### Assigned task
Transcribe the lines below exactly, beginning with the line that holds "Steuerprotokolle" and ending with the final line, both included. Pictures are to be left out.

### Data supplied
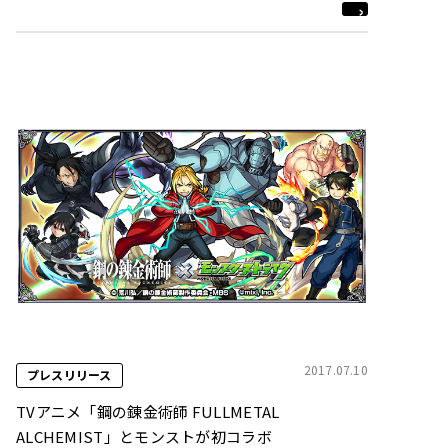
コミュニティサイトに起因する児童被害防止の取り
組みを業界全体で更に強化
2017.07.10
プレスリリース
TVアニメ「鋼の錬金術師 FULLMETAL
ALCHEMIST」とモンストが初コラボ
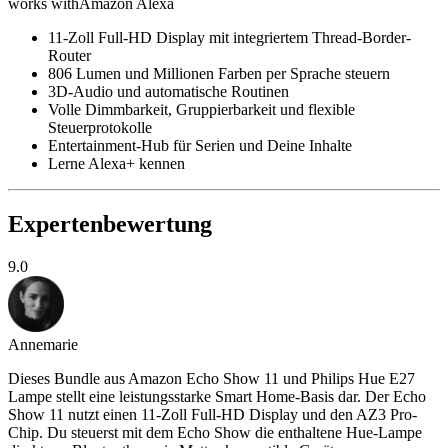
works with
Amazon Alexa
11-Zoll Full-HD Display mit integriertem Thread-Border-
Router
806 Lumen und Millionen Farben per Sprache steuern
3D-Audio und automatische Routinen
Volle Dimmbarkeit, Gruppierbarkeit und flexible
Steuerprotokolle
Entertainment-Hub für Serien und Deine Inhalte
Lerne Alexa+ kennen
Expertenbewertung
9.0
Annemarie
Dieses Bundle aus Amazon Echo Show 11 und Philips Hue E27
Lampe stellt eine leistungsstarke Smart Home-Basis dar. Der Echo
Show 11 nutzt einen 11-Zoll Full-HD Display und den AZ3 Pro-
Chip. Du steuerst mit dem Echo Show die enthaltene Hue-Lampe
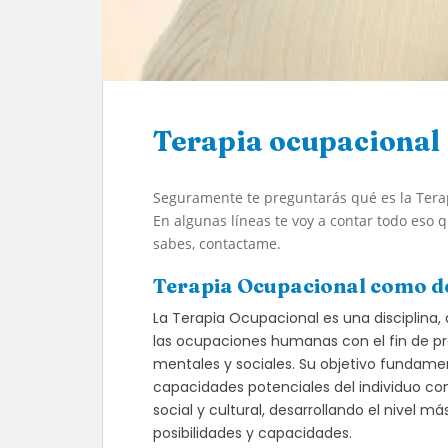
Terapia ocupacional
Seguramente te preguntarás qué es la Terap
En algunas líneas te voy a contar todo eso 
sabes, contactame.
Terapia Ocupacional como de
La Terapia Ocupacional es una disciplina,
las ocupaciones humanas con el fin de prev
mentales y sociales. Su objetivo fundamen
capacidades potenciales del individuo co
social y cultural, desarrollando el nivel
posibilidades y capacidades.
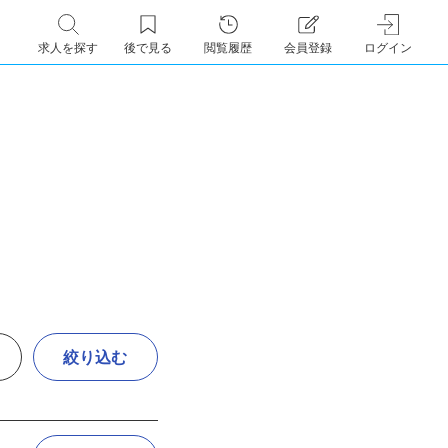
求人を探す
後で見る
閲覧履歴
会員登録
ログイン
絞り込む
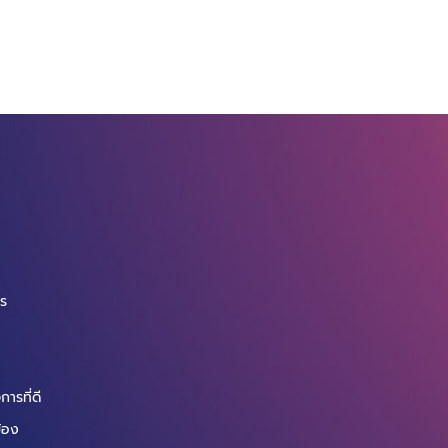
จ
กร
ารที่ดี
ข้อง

### Exercise response
Steuerprotokolle
Entertainment-Hub für Serien und Deine Inhalte
Lerne Alexa+ kennen
Expertenbewertung
9.0
Annemarie
Dieses Bundle aus Amazon Echo Show 11 und Philips Hue E27
Lampe stellt eine leistungsstarke Smart Home-Basis dar. Der Echo
Show 11 nutzt einen 11-Zoll Full-HD Display und den AZ3 Pro-
Chip. Du steuerst mit dem Echo Show die enthaltene Hue-Lampe
Terapia ocupacional
Seguramente te preguntarás qué es la Terap
En algunas líneas te voy a contar todo eso 
sabes, contactame.
Terapia Ocupacional como de
La Terapia Ocupacional es una disciplina,
las ocupaciones humanas con el fin de prev
mentales y sociales. Su objetivo fundamen
capacidades potenciales del individuo co
social y cultural, desarrollando el nivel
posibilidades y capacidades.
求人を探す
後で見る
閲覧履歴
会員登録
ログイン
絞り込む
จ
กร
ารที่ดี
ข้อง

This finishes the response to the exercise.